Si resta come folgorati leggendo queste frasi, scritte 80 anni fa, e usandole come chiave di lettura delle situazioni odierne. Non c’è proprio il “conformismo da automi” nella passiva obbedienza alle “regole” più palesemente insensate e illogiche di tantissimi nostri concittadini, nell’adottarle e farle proprie in un modo ancora più insensato e illogico, perché così fanno tutti (la mascherina indossata da soli in auto o quando si esce a gettare i rifiuti), perché diventano un segno di appartenenza ad una informe collettività in cui si lascia naufragare la propria individualità, ricevendone conforto?

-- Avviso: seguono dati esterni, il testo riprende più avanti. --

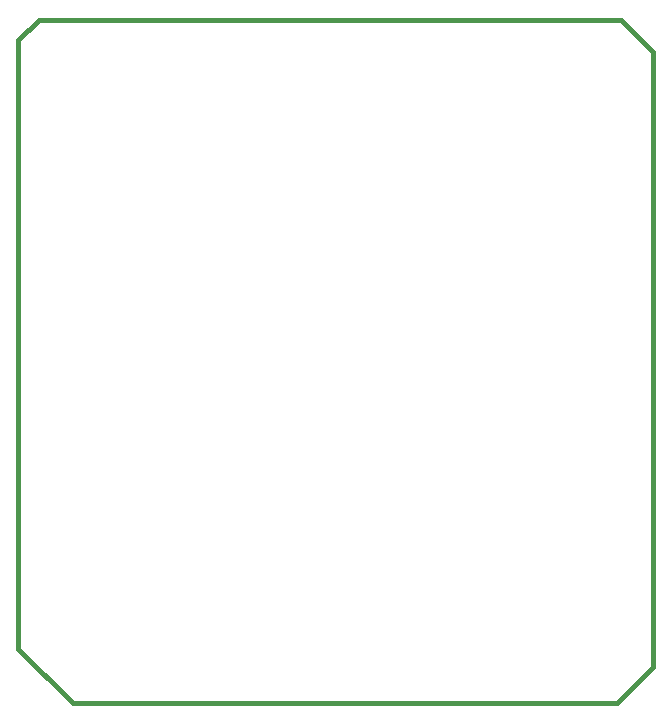
<source format=gm1>
%FSLAX43Y43*%
%MOMM*%
G71*
G01*
G75*
G04 Layer_Color=16711935*
%ADD10R,0.700X0.900*%
%ADD11R,1.700X1.100*%
%ADD12R,0.900X0.700*%
%ADD13R,1.100X1.700*%
%ADD14R,0.600X1.150*%
%ADD15O,0.300X4.000*%
G04:AMPARAMS|DCode=16|XSize=0.3mm|YSize=4mm|CornerRadius=0.075mm|HoleSize=0mm|Usage=FLASHONLY|Rotation=0.000|XOffset=0mm|YOffset=0mm|HoleType=Round|Shape=RoundedRectangle|*
%AMROUNDEDRECTD16*
21,1,0.300,3.850,0,0,0.0*
21,1,0.150,4.000,0,0,0.0*
1,1,0.150,0.075,-1.925*
1,1,0.150,-0.075,-1.925*
1,1,0.150,-0.075,1.925*
1,1,0.150,0.075,1.925*
%
%ADD16ROUNDEDRECTD16*%
%ADD17R,0.300X4.000*%
%ADD18O,1.900X0.600*%
%ADD19R,3.200X2.100*%
%ADD20R,0.900X2.100*%
%ADD21R,1.300X2.000*%
%ADD22R,2.000X2.000*%
%ADD23R,2.700X1.000*%
%ADD24R,2.700X3.300*%
%ADD25O,0.300X1.800*%
%ADD26O,1.800X0.300*%
%ADD27C,0.400*%
%ADD28C,0.500*%
%ADD29C,0.254*%
%ADD30C,0.300*%
%ADD31C,1.000*%
%ADD32C,0.700*%
%ADD33C,2.000*%
%ADD34C,1.524*%
%ADD35C,1.600*%
%ADD36R,1.600X1.600*%
%ADD37R,1.500X1.500*%
%ADD38O,1.000X1.524*%
%ADD39C,1.500*%
%ADD40R,1.500X1.500*%
%ADD41O,2.000X1.000*%
%ADD42O,2.000X1.000*%
%ADD43R,1.600X1.600*%
%ADD44C,1.400*%
%ADD45R,0.903X1.103*%
%ADD46R,1.903X1.303*%
%ADD47R,1.103X0.903*%
%ADD48R,1.303X1.903*%
%ADD49R,0.803X1.353*%
%ADD50O,0.503X4.203*%
G04:AMPARAMS|DCode=51|XSize=0.503mm|YSize=4.203mm|CornerRadius=0.177mm|HoleSize=0mm|Usage=FLASHONLY|Rotation=0.000|XOffset=0mm|YOffset=0mm|HoleType=Round|Shape=RoundedRectangle|*
%AMROUNDEDRECTD51*
21,1,0.503,3.850,0,0,0.0*
21,1,0.150,4.203,0,0,0.0*
1,1,0.353,0.075,-1.925*
1,1,0.353,-0.075,-1.925*
1,1,0.353,-0.075,1.925*
1,1,0.353,0.075,1.925*
%
%ADD51ROUNDEDRECTD51*%
%ADD52R,0.503X4.203*%
%ADD53O,2.103X0.803*%
%ADD54R,3.403X2.303*%
%ADD55R,1.103X2.303*%
%ADD56R,1.503X2.203*%
%ADD57R,2.203X2.203*%
%ADD58R,2.903X1.203*%
%ADD59R,2.903X3.503*%
%ADD60O,0.503X2.003*%
%ADD61O,2.003X0.503*%
%ADD62C,1.727*%
%ADD63C,1.803*%
%ADD64R,1.803X1.803*%
%ADD65R,1.703X1.703*%
%ADD66O,1.203X1.727*%
%ADD67C,1.703*%
%ADD68R,1.703X1.703*%
%ADD69O,2.203X1.203*%
%ADD70O,2.203X1.203*%
%ADD71R,1.803X1.803*%
%ADD72C,1.603*%
%ADD73C,0.406*%
D73*
X28928Y125534D02*
X78247D01*
X80950Y122832D01*
Y70767D02*
Y122832D01*
X77848Y67665D02*
X80950Y70767D01*
X31832Y67665D02*
X77848D01*
X27200Y72297D02*
X31832Y67665D01*
X27200Y72297D02*
Y123481D01*
Y123713D01*
Y123481D02*
Y123806D01*
X28928Y125534D01*
M02*

</source>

E come non pensare ai tanti che sostengono di essersi vaccinati per una loro “libera scelta” e che, con il bombardamento mediatico a cui assistiamo e con gli strumenti di intimidazione e ricatto usati nei confronti di coloro che volessero fare una diversa “libera scelta”, cadono evidentemente nella stessa illusione di cui parlava Fromm?